Over his nineteen years on the Court he has evolved from being a conservative vote on criminal justice issues to being a moderate vote on such issues. In particular as a moral leader of the Court he has been a strong voice for fair trials under the Sixth and Eighth Amendments.
He was appointed by George H. W. Bush with the hope that he would join the conservative wing of the court. The hope was not totally unrealistic. As Joseph D. Grano, Distinguished Professor of Law at Wayne State University has pointed out his record on New Hampshire state courts was generally fairly conservative and he rarely voted in favor of criminal defendants.

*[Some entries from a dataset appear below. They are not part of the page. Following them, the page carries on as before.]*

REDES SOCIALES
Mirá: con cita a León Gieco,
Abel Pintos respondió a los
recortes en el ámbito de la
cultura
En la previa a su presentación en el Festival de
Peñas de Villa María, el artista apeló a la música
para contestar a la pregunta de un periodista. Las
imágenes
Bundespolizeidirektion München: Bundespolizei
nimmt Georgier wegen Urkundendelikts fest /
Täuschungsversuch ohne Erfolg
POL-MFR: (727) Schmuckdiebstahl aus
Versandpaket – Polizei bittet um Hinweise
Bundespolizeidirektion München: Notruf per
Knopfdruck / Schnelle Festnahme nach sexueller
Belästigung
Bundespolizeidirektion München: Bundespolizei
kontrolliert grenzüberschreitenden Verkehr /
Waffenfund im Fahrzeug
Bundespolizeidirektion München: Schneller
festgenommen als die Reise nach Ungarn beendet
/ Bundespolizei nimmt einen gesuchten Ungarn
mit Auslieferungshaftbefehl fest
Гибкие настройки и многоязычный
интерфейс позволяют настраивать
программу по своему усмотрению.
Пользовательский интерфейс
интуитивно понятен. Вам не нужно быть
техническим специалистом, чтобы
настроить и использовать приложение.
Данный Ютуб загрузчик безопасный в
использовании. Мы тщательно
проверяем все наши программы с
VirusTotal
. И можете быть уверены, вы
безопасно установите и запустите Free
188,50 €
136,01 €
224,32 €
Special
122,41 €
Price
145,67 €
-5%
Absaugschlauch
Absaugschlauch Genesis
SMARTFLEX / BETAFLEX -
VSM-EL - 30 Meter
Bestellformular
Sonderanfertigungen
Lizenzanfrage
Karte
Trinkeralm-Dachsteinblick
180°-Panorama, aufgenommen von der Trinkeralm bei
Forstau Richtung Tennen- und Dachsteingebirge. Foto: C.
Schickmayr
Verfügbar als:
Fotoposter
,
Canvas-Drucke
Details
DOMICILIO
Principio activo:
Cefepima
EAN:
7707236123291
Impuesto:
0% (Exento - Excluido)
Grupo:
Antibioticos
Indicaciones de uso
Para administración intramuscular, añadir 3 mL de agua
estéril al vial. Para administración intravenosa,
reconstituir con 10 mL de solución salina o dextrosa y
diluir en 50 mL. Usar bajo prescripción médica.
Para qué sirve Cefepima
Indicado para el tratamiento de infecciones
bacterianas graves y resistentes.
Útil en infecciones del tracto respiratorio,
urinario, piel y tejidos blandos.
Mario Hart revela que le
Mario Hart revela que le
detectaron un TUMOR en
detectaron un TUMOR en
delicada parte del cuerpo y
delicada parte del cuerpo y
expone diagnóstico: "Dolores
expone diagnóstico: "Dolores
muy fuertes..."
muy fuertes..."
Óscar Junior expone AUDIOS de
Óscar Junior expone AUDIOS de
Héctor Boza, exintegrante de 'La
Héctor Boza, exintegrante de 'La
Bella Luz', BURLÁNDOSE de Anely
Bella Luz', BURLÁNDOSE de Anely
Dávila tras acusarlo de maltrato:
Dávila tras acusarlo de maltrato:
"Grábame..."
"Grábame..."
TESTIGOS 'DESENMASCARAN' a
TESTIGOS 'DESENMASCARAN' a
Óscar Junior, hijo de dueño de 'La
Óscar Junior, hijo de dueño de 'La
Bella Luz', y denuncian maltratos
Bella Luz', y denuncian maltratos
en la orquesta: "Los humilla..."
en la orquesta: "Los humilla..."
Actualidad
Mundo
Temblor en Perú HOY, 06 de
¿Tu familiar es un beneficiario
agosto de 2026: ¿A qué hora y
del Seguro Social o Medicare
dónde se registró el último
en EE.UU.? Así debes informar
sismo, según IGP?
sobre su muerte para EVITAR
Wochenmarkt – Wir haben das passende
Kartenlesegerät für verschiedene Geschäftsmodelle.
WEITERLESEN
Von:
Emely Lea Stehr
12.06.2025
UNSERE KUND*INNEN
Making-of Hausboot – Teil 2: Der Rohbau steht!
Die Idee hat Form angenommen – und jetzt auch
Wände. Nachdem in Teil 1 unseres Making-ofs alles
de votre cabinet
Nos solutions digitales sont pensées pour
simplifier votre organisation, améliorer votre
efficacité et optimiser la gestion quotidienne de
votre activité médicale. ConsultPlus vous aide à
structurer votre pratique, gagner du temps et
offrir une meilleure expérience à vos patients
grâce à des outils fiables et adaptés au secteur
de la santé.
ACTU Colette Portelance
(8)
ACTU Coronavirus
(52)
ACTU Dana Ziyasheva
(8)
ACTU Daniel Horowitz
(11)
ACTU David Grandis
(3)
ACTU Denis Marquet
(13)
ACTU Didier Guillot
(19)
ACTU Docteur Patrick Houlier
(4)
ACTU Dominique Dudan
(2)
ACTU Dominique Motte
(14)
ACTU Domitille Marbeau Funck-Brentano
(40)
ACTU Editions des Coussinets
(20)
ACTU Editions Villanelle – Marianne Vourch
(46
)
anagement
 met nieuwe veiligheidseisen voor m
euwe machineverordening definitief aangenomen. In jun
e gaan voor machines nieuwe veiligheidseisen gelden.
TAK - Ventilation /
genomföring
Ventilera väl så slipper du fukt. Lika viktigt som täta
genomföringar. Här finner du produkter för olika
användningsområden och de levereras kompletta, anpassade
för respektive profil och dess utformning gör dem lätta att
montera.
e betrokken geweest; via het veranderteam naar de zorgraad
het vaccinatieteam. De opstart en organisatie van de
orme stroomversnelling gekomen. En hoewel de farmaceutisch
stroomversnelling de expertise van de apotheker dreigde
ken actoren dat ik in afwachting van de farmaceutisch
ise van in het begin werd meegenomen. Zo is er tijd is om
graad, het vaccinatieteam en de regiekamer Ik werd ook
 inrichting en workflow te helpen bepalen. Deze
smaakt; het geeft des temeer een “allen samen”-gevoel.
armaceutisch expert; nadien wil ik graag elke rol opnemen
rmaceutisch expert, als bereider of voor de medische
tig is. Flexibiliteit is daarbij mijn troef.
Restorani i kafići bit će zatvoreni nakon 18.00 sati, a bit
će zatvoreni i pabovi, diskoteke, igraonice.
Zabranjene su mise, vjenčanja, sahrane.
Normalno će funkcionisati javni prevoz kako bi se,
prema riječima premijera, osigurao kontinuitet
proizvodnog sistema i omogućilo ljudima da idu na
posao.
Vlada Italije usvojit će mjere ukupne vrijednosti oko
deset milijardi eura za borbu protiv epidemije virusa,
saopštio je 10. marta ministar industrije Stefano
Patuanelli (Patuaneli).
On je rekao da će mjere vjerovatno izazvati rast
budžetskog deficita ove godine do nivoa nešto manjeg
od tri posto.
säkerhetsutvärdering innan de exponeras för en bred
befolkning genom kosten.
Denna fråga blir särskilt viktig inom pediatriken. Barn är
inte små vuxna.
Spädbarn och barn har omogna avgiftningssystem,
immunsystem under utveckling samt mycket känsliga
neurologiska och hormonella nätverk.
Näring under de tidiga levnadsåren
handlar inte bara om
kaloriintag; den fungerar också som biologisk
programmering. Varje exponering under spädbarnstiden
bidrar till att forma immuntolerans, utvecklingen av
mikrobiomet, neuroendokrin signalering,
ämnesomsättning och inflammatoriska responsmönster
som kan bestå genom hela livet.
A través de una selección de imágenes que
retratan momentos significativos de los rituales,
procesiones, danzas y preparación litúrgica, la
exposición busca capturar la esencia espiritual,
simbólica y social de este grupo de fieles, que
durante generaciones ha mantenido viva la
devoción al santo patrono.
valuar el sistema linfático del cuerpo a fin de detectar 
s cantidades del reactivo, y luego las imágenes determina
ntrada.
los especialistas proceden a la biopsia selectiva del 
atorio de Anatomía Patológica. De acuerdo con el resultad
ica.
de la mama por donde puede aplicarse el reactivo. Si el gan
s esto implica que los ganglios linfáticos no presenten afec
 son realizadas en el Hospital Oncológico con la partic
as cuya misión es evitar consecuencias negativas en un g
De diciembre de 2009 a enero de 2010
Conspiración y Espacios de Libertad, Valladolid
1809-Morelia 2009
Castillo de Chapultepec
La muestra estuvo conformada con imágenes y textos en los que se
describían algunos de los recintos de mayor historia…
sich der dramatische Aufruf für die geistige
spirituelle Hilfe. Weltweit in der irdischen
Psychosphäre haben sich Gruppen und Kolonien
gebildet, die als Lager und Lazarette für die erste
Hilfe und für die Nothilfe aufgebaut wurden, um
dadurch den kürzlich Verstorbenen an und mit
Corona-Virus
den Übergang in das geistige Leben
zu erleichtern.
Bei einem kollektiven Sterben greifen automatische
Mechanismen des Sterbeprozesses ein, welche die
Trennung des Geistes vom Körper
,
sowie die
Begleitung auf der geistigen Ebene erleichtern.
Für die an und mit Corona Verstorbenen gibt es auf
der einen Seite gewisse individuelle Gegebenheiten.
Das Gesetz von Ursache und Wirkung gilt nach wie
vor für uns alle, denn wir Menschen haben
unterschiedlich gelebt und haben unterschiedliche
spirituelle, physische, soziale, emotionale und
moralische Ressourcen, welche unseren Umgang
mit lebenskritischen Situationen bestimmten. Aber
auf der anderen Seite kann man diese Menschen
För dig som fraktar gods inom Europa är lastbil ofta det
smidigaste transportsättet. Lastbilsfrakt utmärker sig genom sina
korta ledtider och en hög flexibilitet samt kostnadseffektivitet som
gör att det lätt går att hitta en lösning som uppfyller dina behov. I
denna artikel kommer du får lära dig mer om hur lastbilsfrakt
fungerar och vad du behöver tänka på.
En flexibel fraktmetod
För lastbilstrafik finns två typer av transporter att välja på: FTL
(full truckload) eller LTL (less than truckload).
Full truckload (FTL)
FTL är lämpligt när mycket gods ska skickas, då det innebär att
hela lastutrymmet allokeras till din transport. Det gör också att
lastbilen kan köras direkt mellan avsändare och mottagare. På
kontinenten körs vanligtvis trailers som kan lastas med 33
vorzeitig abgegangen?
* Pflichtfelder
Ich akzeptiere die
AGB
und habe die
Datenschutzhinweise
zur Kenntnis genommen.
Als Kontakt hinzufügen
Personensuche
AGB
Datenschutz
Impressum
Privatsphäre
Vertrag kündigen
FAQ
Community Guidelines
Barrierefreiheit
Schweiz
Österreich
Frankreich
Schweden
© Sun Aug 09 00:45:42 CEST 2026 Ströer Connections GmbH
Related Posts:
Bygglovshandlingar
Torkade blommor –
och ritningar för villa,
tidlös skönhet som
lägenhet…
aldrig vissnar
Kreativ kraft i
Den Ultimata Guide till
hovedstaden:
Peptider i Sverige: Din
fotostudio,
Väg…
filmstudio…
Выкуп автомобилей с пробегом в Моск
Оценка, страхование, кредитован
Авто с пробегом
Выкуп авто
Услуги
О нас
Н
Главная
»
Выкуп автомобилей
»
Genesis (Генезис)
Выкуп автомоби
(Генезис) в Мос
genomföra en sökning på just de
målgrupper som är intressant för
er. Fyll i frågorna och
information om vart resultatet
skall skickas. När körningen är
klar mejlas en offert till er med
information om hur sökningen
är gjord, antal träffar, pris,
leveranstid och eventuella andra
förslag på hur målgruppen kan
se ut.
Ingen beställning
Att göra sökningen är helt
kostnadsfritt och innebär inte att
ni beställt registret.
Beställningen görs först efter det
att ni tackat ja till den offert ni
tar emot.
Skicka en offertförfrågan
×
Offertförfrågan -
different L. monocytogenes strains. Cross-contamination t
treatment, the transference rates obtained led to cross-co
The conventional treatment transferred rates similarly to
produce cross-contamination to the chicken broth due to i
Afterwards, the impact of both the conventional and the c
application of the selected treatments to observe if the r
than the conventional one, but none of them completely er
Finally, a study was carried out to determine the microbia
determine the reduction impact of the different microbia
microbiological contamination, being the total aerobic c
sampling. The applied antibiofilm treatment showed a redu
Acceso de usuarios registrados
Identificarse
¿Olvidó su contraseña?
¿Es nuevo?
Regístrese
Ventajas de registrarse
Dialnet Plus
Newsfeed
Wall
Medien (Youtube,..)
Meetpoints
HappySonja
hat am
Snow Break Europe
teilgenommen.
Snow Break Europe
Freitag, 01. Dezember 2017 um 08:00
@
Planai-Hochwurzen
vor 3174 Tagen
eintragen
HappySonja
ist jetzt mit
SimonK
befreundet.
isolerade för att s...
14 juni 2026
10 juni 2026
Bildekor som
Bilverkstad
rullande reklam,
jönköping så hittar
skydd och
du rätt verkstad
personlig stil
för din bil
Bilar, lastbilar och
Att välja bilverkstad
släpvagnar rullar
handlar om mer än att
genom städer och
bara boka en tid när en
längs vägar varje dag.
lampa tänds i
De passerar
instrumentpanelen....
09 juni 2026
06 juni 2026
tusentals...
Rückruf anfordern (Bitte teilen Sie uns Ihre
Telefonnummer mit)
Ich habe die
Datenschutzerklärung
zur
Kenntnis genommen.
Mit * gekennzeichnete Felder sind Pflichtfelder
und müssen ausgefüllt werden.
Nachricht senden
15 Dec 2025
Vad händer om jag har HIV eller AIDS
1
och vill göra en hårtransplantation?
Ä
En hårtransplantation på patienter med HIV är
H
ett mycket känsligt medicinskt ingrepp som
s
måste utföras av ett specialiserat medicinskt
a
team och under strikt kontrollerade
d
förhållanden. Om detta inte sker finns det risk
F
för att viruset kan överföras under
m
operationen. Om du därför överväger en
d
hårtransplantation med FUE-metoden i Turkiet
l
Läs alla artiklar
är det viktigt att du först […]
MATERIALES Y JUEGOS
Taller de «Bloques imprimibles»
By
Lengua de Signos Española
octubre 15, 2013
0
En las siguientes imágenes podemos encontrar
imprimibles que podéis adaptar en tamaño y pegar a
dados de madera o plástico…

While never an ideologue and always a pragmatist over the years his votes have evolved to the point where he often votes with the more moderate wing of the Court of criminal justice issues. This is brought out in a comprehensive law review article by Scott P. Johnson, a political scientist at Frostburg State University in the Pierce Law Review. Between Souter’s appointment to the bench in 1991 and 1997 he voted against criminal defendants in the majority of the Fourth, Fifth, and Sixth Amendment cases and in 45 per cent of the Eight Amendment cases. But after 1997 he voted with defendants in over 60 per cent of the Fourth Amendment cases and over 70 per cent of the Fifth, Sixth, and Eighth Amendment cases.
But in any case he is not an ideologue voting either for or against criminal defendants. He is a strong believer in precedent and his votes and he puts considerable time into research and writing his decisions. His decisions are well reasoned and he is rarely open to much criticism from either the left or the right. His voice of reason will be missed on the court.